▶ [To-do item] Count the lines in the items below that contain the string "сайта", treating uppercase and lowercase as different. Reply with the number only.

▶ [Task inputs]

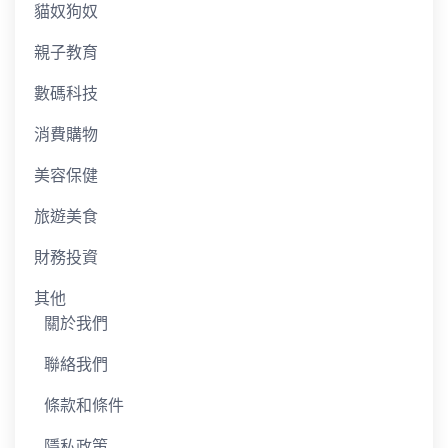
貓奴狗奴
親子教育
數碼科技
消費購物
美容保健
旅遊美食
財務投資
其他
關於我們
聯絡我們
條款和條件
隱私政策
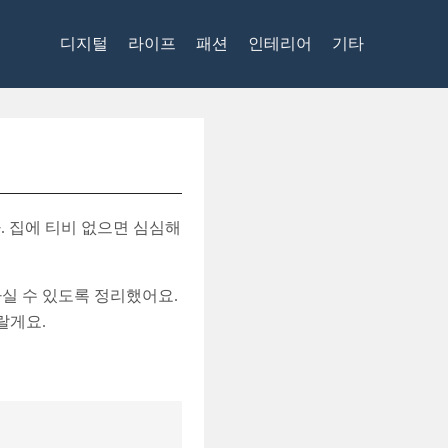
디지털
라이프
패션
인테리어
기타
. 집에 티비 없으면 심심해
하실 수 있도록 정리했어요.
랄게요.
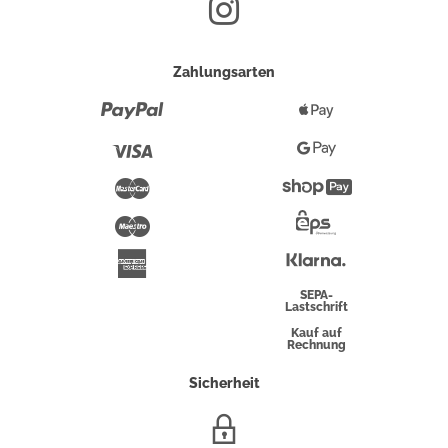
Zahlungsarten
Paypal
Apple
Pay
Visa
Google
Pay
Mastercard
Shopify
Pay
Maestro
Eps-
Überweisung
Klarna
American
Express
SEPA-
Lastschrift
Kauf auf
Rechnung
Sicherheit
SSL/HTTPS-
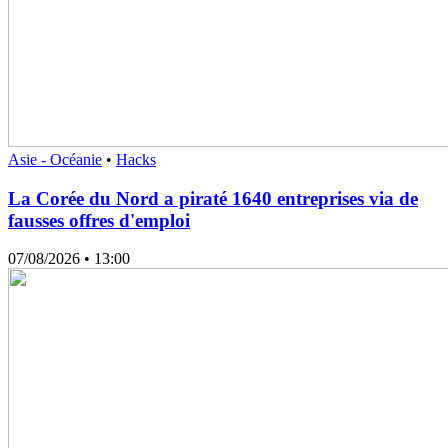
Asie - Océanie
•
Hacks
La Corée du Nord a piraté 1640 entreprises via de
fausses offres d'emploi
07/08/2026
• 13:00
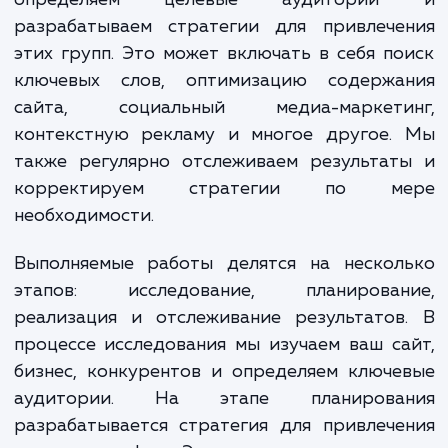
клиентами.
Наши специалисты начинают с анализа ва
сайта и бизнеса. Мы изучаем вашу индуст
определяем целевые аудитори
разрабатываем стратегии для привлече
этих групп. Это может включать в себя п
ключевых слов, оптимизацию содержа
сайта, социальный медиа-маркети
контекстную рекламу и многое другое.
также регулярно отслеживаем результат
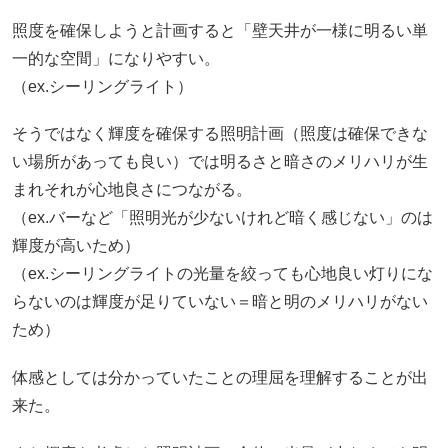
照度を確保しようと計画すると「壁天井が一様に明るい単
一的な空間」になりやすい。
（ex.シーリングライト）
そうではなく輝度を確保する照明計画（照度は確保できな
い場所があっても良い）では明るさと暗さのメリハリが生
まれそれが心地良さにつながる。
（ex.バーなど「照明光が少ないけれど暗く感じない」のは
輝度が高いため）
（ex.シーリングライトの光量を絞っても心地良い灯りにな
らないのは輝度が足りていない＝暗と明のメリハリがない
ため）
体感としては分かっていたことの理屈を理解することが出
来た。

▶ [Output for this exercise] 2